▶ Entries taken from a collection
↓↓↓

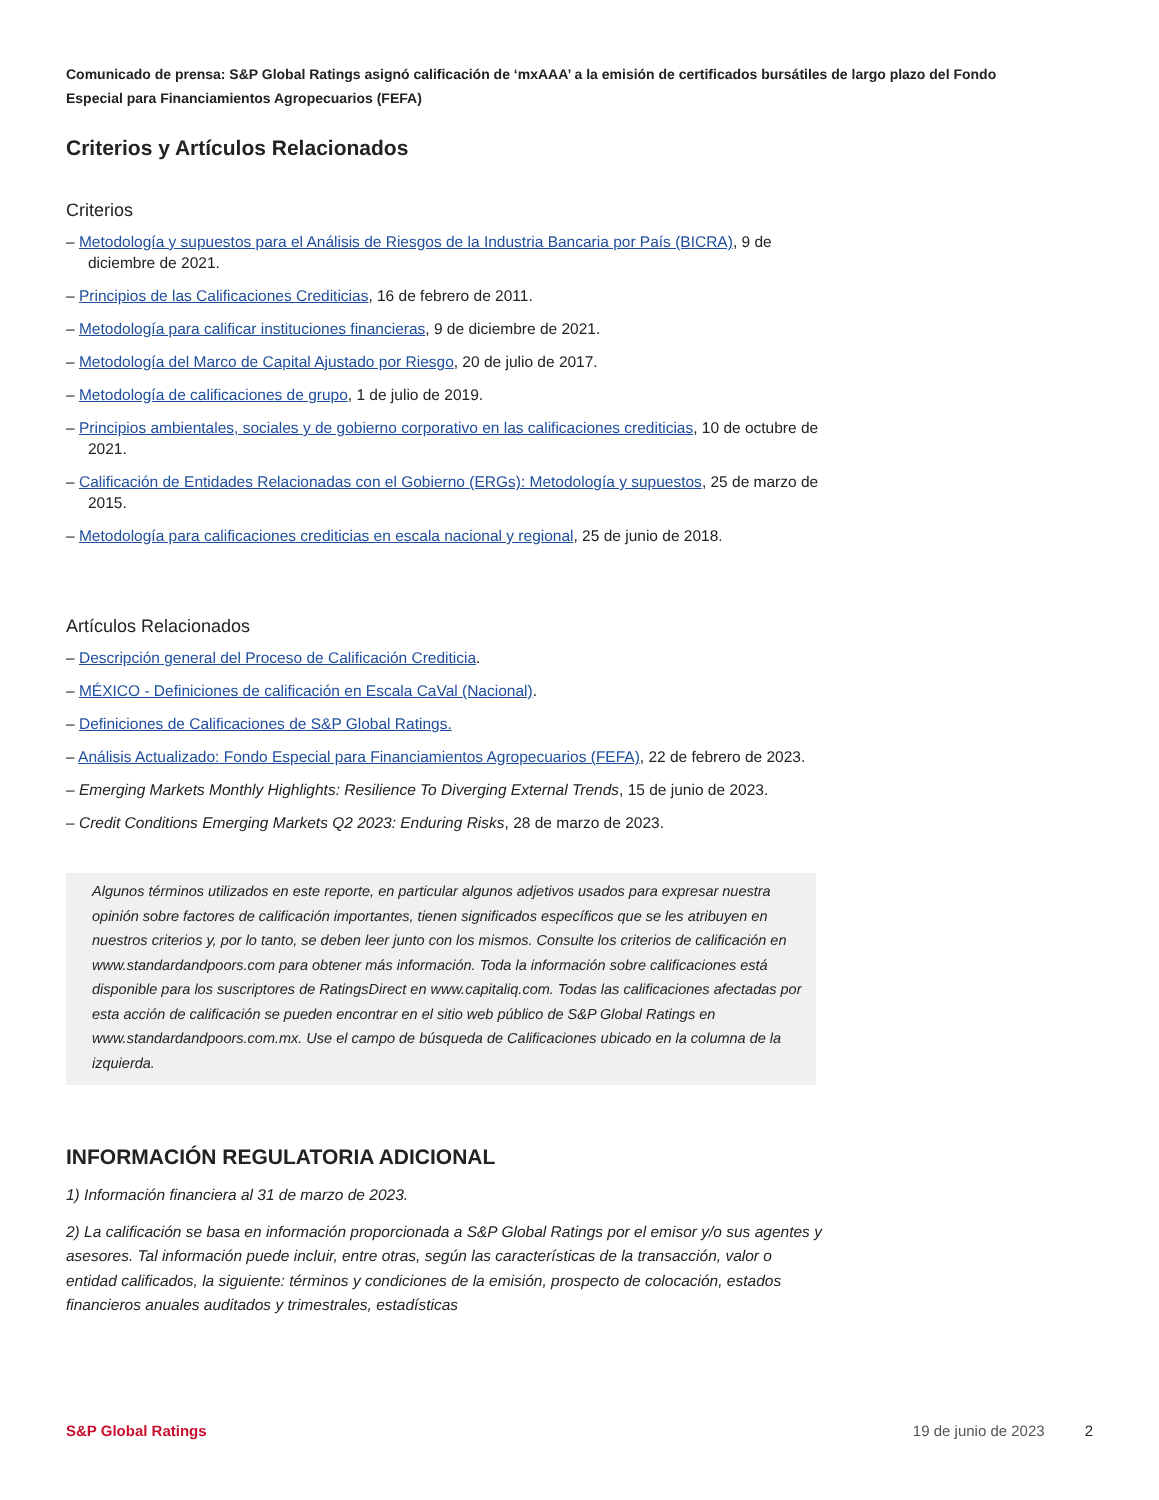Comunicado de prensa: S&P Global Ratings asignó calificación de ‘mxAAA’ a la emisión de certificados bursátiles de largo plazo del Fondo Especial para Financiamientos Agropecuarios (FEFA)
Criterios y Artículos Relacionados
Criterios
– Metodología y supuestos para el Análisis de Riesgos de la Industria Bancaria por País (BICRA), 9 de diciembre de 2021.
– Principios de las Calificaciones Crediticias, 16 de febrero de 2011.
– Metodología para calificar instituciones financieras, 9 de diciembre de 2021.
– Metodología del Marco de Capital Ajustado por Riesgo, 20 de julio de 2017.
– Metodología de calificaciones de grupo, 1 de julio de 2019.
– Principios ambientales, sociales y de gobierno corporativo en las calificaciones crediticias, 10 de octubre de 2021.
– Calificación de Entidades Relacionadas con el Gobierno (ERGs): Metodología y supuestos, 25 de marzo de 2015.
– Metodología para calificaciones crediticias en escala nacional y regional, 25 de junio de 2018.
Artículos Relacionados
– Descripción general del Proceso de Calificación Crediticia.
– MÉXICO - Definiciones de calificación en Escala CaVal (Nacional).
– Definiciones de Calificaciones de S&P Global Ratings.
– Análisis Actualizado: Fondo Especial para Financiamientos Agropecuarios (FEFA), 22 de febrero de 2023.
– Emerging Markets Monthly Highlights: Resilience To Diverging External Trends, 15 de junio de 2023.
– Credit Conditions Emerging Markets Q2 2023: Enduring Risks, 28 de marzo de 2023.
Algunos términos utilizados en este reporte, en particular algunos adjetivos usados para expresar nuestra opinión sobre factores de calificación importantes, tienen significados específicos que se les atribuyen en nuestros criterios y, por lo tanto, se deben leer junto con los mismos. Consulte los criterios de calificación en www.standardandpoors.com para obtener más información. Toda la información sobre calificaciones está disponible para los suscriptores de RatingsDirect en www.capitaliq.com. Todas las calificaciones afectadas por esta acción de calificación se pueden encontrar en el sitio web público de S&P Global Ratings en www.standardandpoors.com.mx. Use el campo de búsqueda de Calificaciones ubicado en la columna de la izquierda.
INFORMACIÓN REGULATORIA ADICIONAL
1) Información financiera al 31 de marzo de 2023.
2) La calificación se basa en información proporcionada a S&P Global Ratings por el emisor y/o sus agentes y asesores. Tal información puede incluir, entre otras, según las características de la transacción, valor o entidad calificados, la siguiente: términos y condiciones de la emisión, prospecto de colocación, estados financieros anuales auditados y trimestrales, estadísticas
S&P Global Ratings 19 de junio de 2023 2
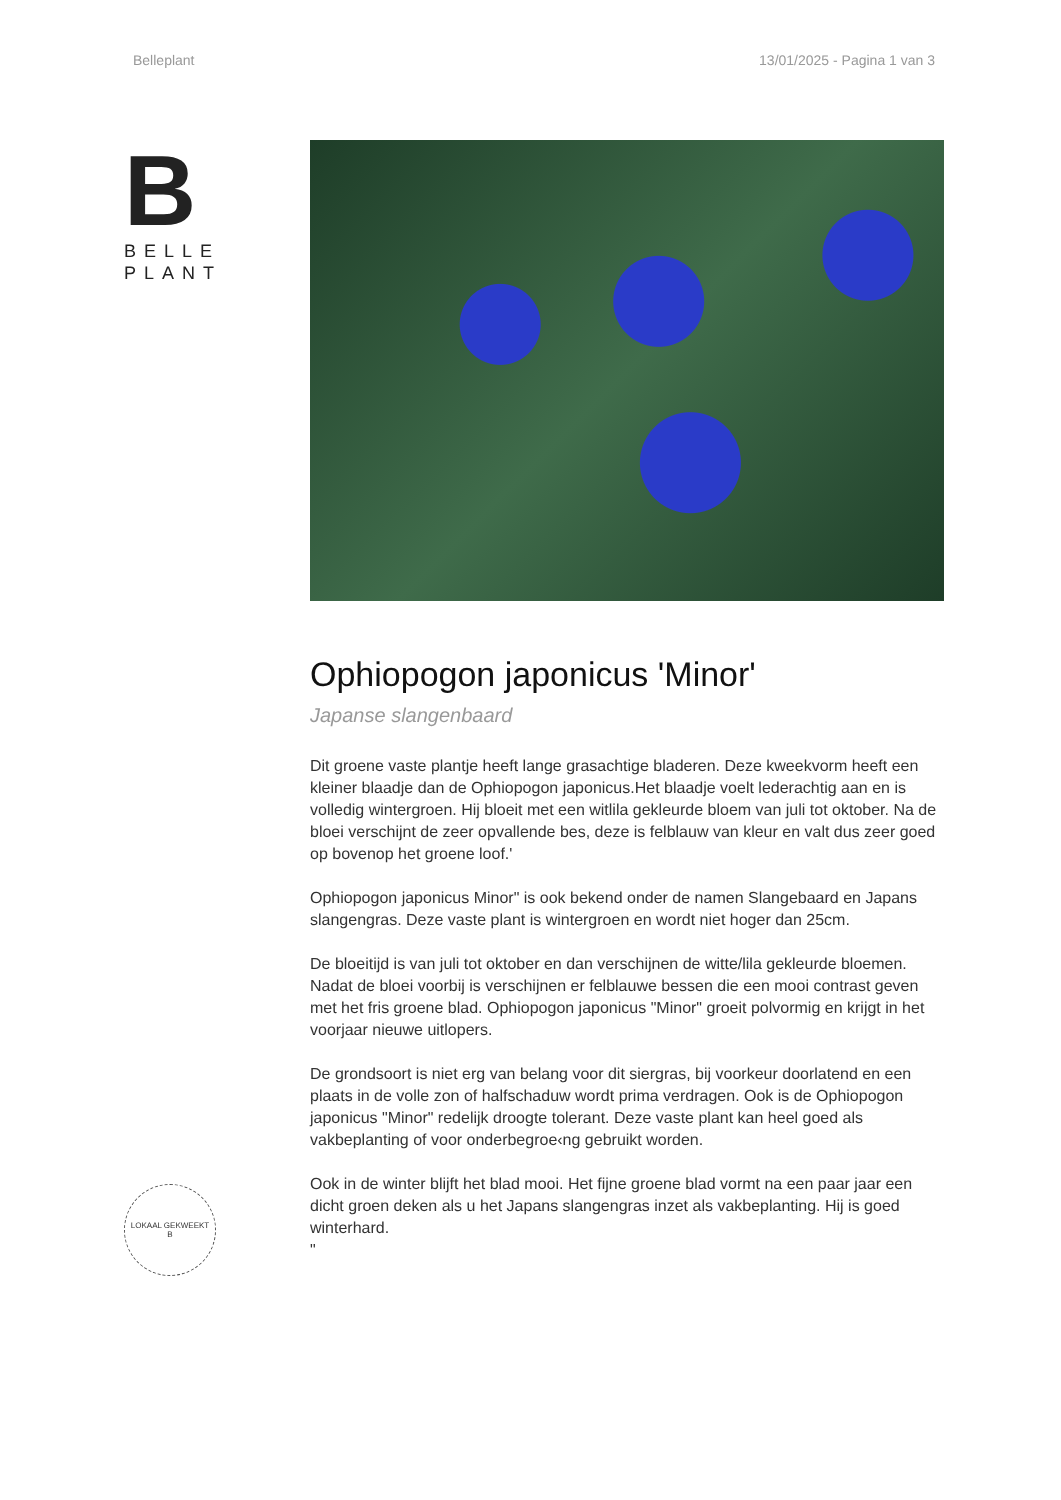Belleplant 13/01/2025 - Pagina 1 van 3
B
BELLE
PLANT
LOKAAL GEKWEEKT
B
Ophiopogon japonicus 'Minor'
Japanse slangenbaard
Dit groene vaste plantje heeft lange grasachtige bladeren. Deze kweekvorm heeft een kleiner blaadje dan de Ophiopogon japonicus.Het blaadje voelt lederachtig aan en is volledig wintergroen. Hij bloeit met een witlila gekleurde bloem van juli tot oktober. Na de bloei verschijnt de zeer opvallende bes, deze is felblauw van kleur en valt dus zeer goed op bovenop het groene loof.'
Ophiopogon japonicus Minor" is ook bekend onder de namen Slangebaard en Japans slangengras. Deze vaste plant is wintergroen en wordt niet hoger dan 25cm.
De bloeitijd is van juli tot oktober en dan verschijnen de witte/lila gekleurde bloemen. Nadat de bloei voorbij is verschijnen er felblauwe bessen die een mooi contrast geven met het fris groene blad. Ophiopogon japonicus "Minor" groeit polvormig en krijgt in het voorjaar nieuwe uitlopers.
De grondsoort is niet erg van belang voor dit siergras, bij voorkeur doorlatend en een plaats in de volle zon of halfschaduw wordt prima verdragen. Ook is de Ophiopogon japonicus "Minor" redelijk droogte tolerant. Deze vaste plant kan heel goed als vakbeplanting of voor onderbegroe‹ng gebruikt worden.
Ook in de winter blijft het blad mooi. Het fijne groene blad vormt na een paar jaar een dicht groen deken als u het Japans slangengras inzet als vakbeplanting. Hij is goed winterhard.
"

↑↑↑

▶ YOUR INSTRUCTIONS
Reproduce each line of the records in which "febrero" appears.

▶ SOLUTION TO THE EXERCISE
– Principios de las Calificaciones Crediticias, 16 de febrero de 2011.
– Análisis Actualizado: Fondo Especial para Financiamientos Agropecuarios (FEFA), 22 de febrero de 2023.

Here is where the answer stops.